Yine aynı TESEV, Demokratikleşme Programı-“Azınlık Hakları” alanında Sevan Nişanyan tarafından kaleme alınan raporu yayımlamıştır. Programın adı: “Hayali Coğrafyalar: Cumhuriyet Döneminde Türkiye’de Değiştirilen Yer adları – Sevan Nişanyan”.

 

Bu programda yaklaşık 41000 yerin isminden 27000 tanesinin eski ismini ve bu yerlerin hangi milletlere ait olduğunu gösterdiğini gözlerinizle görünüz. Bu programa TESEV’in sitesinden ulaşabilirsiniz veya direkt olarak www.nisanyanmap.com şeklinde yazıp internete girip bakabilirsiniz.

 

Değerli dostlar, Açık Toplum Enstitüsü’nün sitesine de lütfen giriniz. Burada kendi açıklamalarını bizzat okuyunuz. Bu sitenin Soros’a ait olduğunu gözlerinizle görünüz. Bu sitenin merkezi İstanbul Bebek’te diye adres verilmektedir. Bu enstitüye 10 milyon dolar, vakfına ise 1,5 milyon dolar Soros tarafından para verilmiştir. Danışma kurulunda birçok tanıdık isim yanında, eski bir AKP milletvekili, büyük bir sendikanın başkanı olan Salim Uslu’nun bulunduğunu görünüz. İşbu Açık Toplum Enstitüsü sitesinde 119 adet projeyi desteklediğini ifade etmiş ve desteklenen bu projelerin hangi projeler olduğunu tek tek belirtmiştir. Lütfen girip bu programların neler olduğuna da bakınız. İnanıyorum ki, bu konuyu iyi anlarsanız Arap Baharı’nın da alt yapısının nasıl hazırlandığını anlamış olursunuz.

 

Değerli dostlar, bizim milletimizin çocuklarının bir türlü asıl konulara gelememesinin sebebi bu tür kuruluşların yaptığı 5. Kol faaliyetleridir. Biz birbirimizle sen-ben kavgası yaparken, birbirimizle fikir üstünlüğü, kendini mutlaka başkalarına kabul ettirme hırsı ile kavga ederken, el vaktiyle başlatmış olduğu projelerini Kırgızistan’da, Gürcistan’da ve şimdi “Arap Baharı” adı altında büsbütün Arap ülkelerinde kabul ettirmiş, uygulamış bile! Sıra bizim ülkemizdeki kuruluşların uygulamalarına gelmiştir. Bence başarmaları için çok da az bir zaman kalmıştır.

 

Değerli kardeşlerim, biliniz ki, Türkler Batı karşısında İslam’ın serhat milletidir.
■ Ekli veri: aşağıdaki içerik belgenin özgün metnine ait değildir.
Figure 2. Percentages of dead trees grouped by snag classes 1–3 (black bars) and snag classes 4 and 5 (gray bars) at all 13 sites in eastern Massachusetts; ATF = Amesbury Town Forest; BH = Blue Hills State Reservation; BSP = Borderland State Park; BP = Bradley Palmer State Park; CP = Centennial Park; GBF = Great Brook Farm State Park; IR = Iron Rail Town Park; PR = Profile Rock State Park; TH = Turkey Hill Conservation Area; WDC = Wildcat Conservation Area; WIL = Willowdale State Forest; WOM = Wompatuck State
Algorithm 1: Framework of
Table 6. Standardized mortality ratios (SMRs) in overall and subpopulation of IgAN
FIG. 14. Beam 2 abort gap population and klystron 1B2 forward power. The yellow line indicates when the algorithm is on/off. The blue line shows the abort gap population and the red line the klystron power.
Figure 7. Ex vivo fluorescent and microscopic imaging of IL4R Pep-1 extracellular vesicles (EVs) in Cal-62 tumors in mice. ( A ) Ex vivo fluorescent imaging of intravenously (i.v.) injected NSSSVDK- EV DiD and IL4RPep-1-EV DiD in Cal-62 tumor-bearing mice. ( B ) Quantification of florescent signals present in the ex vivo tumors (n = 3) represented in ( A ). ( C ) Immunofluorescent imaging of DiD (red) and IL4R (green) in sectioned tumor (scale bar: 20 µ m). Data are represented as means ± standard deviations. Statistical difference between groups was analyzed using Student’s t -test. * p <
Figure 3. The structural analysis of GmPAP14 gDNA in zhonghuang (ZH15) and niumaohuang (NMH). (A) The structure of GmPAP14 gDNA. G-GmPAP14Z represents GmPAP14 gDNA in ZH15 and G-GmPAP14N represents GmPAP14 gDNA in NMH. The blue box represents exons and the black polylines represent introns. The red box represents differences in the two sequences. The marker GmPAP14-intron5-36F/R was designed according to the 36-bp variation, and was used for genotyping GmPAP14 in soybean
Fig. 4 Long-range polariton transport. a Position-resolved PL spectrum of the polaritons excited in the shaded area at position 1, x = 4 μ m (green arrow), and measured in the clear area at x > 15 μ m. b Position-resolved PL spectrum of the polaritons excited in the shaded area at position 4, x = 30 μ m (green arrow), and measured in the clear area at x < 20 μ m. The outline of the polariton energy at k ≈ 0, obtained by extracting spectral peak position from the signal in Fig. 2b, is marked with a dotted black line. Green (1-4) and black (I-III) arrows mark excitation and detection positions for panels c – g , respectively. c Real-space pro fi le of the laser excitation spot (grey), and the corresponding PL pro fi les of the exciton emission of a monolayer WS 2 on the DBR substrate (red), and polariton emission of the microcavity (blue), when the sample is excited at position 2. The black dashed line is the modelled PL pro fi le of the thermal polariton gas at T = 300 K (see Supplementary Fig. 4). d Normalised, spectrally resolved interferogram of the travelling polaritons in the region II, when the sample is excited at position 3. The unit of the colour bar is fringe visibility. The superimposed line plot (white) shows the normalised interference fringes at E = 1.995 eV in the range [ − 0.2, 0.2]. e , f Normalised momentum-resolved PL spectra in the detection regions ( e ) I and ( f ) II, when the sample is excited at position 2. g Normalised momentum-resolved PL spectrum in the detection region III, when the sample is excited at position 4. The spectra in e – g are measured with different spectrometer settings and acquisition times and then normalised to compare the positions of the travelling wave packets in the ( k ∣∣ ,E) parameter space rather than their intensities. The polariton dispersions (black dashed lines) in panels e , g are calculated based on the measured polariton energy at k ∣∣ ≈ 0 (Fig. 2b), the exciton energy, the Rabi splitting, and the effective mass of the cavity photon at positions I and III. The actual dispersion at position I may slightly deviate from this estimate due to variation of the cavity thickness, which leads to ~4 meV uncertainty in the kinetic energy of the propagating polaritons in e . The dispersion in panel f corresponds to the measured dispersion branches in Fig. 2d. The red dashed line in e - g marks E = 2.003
Asırlardır Türkler İslam’ı Batıya karşı savunmuşlardır. Bu uğurda milyonlarca şehit vermiştir. Eğer Türkiye Cumhuriyeti kilidi kırılırsa Batı doğuya doğru sel gibi akacaktır. Alparslan’ın açtığı Bizans kilidi şu anda Türklerin elindedir. Bin yıl sonra Batı bu kilidi Türklerin elinden alırsa, açarsa, yani Türkiye devleti Arap Baharı sendromunda olduğu gibi dize getirilirse, biz bin yıl daha ayağa kalkamayız.

 

Lütfen olayları düşünürken, basite indirgemeyeniz. Bir kavmin, bir aşiretin, bir gurubun basit bir savaşımı değildir bu. Daha dikkatli bakınız lütfen. Tıpkı Cengiz Han gibi, tıpkı Büyük İskender gibi savaş yapıyor Batılılar. Tarih yazıyorlar. Batı karşısında bizim milletimizin tarihi uyanışı olmaz ise, tarihi manada karşı koymayı başaramaz isek, işte bu bizim sonumuz demektir.

 

Değerli dostlar, bilinmelidir ki Türkiye Cumhuriyeti Devleti’nin şu anda karşı karşıya bulunduğu durum sadece PKK terörü tehlikesi değildir. Gazze meselesi, Mavi Marmara meselesi değildir. Türkiye Cum-huriyeti Devleti’nin problemi büyüktür, tarihidir, ciddidir, önemlidir, hatta vahimdir. Devletimiz tam manasıyla 5. Kol faaliyetiyle karşı karşıyadır.

 

Kaht-ı rical tehlikesi yaşadığımız bu günlerde en büyük görev Türk milletine düşmektedir. Türk milletinin aydını konuyu iyi kavramalı ve Türk milletini tarihi manada ayağa kaldırmalıdır.

 

Bu konuya bir sonraki yazımda devam edeceğim.

 

Dua ile kalınız.

 

Mikdat Topçu

 

27.09.2011

  1. Sayın yazar,
    Vehimler insanları korkak yaparak hata yapmalarına vesile olur.Konuya baktığınız pencereden haklısınız.Fakat Asıl önemli olan bu milletin her ferdinin kendi tarihini çok iyi öğrenmesini sağlar ve de inandığı dini çok iyi öğretirseniz bu NECİP TÜRK MİLLETİNE hiç bir millet bir şey yapamaz.Ama sen bu milletin tarihini,kültürünü kendi elinle öğretmezsen o zaman senin yazındaki değindiğin olaylar gerçekleşir.Bu milletin fertlerine şuana kadar tarihi kültürü öğretilmemiştir.Bu milletin her ferdi tarihini,dilini,kültürünü,sahip olduğu dinini,öğretilmesi için çalışılması ve mücadele edilmesi gerektiğini düşünüyorum.